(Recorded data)
-.-.-

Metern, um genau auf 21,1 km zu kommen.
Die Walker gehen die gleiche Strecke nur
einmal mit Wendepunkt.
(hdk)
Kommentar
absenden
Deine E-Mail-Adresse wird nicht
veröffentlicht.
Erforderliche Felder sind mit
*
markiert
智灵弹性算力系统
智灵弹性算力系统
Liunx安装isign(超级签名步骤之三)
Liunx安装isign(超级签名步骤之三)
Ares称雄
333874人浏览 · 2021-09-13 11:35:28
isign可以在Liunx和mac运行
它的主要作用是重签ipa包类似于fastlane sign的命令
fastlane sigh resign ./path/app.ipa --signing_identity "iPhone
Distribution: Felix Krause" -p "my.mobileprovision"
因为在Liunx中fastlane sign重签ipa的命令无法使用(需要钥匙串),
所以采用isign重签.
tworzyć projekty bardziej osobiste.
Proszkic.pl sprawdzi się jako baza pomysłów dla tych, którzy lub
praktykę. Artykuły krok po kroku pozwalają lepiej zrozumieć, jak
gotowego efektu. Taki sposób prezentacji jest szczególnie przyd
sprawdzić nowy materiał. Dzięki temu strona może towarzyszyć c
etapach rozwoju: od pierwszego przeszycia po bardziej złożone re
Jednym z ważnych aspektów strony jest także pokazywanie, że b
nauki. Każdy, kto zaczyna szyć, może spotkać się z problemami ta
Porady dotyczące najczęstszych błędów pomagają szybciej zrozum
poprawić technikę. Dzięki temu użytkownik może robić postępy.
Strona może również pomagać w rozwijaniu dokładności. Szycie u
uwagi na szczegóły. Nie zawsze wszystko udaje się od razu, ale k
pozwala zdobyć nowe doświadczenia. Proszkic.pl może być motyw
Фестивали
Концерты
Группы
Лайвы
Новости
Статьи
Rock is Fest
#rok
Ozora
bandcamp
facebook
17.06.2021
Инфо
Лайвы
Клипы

-.-.-

### [ASSIGNED TASK]
Change "Лайвы" to "Live" everywhere in the listing and write out the whole listing again, leaving everything else as it is.

### [ANSWER TO THE EXERCISE]
Metern, um genau auf 21,1 km zu kommen.
Die Walker gehen die gleiche Strecke nur
einmal mit Wendepunkt.
(hdk)
Kommentar
absenden
Deine E-Mail-Adresse wird nicht
veröffentlicht.
Erforderliche Felder sind mit
*
markiert
智灵弹性算力系统
智灵弹性算力系统
Liunx安装isign(超级签名步骤之三)
Liunx安装isign(超级签名步骤之三)
Ares称雄
333874人浏览 · 2021-09-13 11:35:28
isign可以在Liunx和mac运行
它的主要作用是重签ipa包类似于fastlane sign的命令
fastlane sigh resign ./path/app.ipa --signing_identity "iPhone
Distribution: Felix Krause" -p "my.mobileprovision"
因为在Liunx中fastlane sign重签ipa的命令无法使用(需要钥匙串),
所以采用isign重签.
tworzyć projekty bardziej osobiste.
Proszkic.pl sprawdzi się jako baza pomysłów dla tych, którzy lub
praktykę. Artykuły krok po kroku pozwalają lepiej zrozumieć, jak
gotowego efektu. Taki sposób prezentacji jest szczególnie przyd
sprawdzić nowy materiał. Dzięki temu strona może towarzyszyć c
etapach rozwoju: od pierwszego przeszycia po bardziej złożone re
Jednym z ważnych aspektów strony jest także pokazywanie, że b
nauki. Każdy, kto zaczyna szyć, może spotkać się z problemami ta
Porady dotyczące najczęstszych błędów pomagają szybciej zrozum
poprawić technikę. Dzięki temu użytkownik może robić postępy.
Strona może również pomagać w rozwijaniu dokładności. Szycie u
uwagi na szczegóły. Nie zawsze wszystko udaje się od razu, ale k
pozwala zdobyć nowe doświadczenia. Proszkic.pl może być motyw
Фестивали
Концерты
Группы
Live
Новости
Статьи
Rock is Fest
#rok
Ozora
bandcamp
facebook
17.06.2021
Инфо
Live
Клипы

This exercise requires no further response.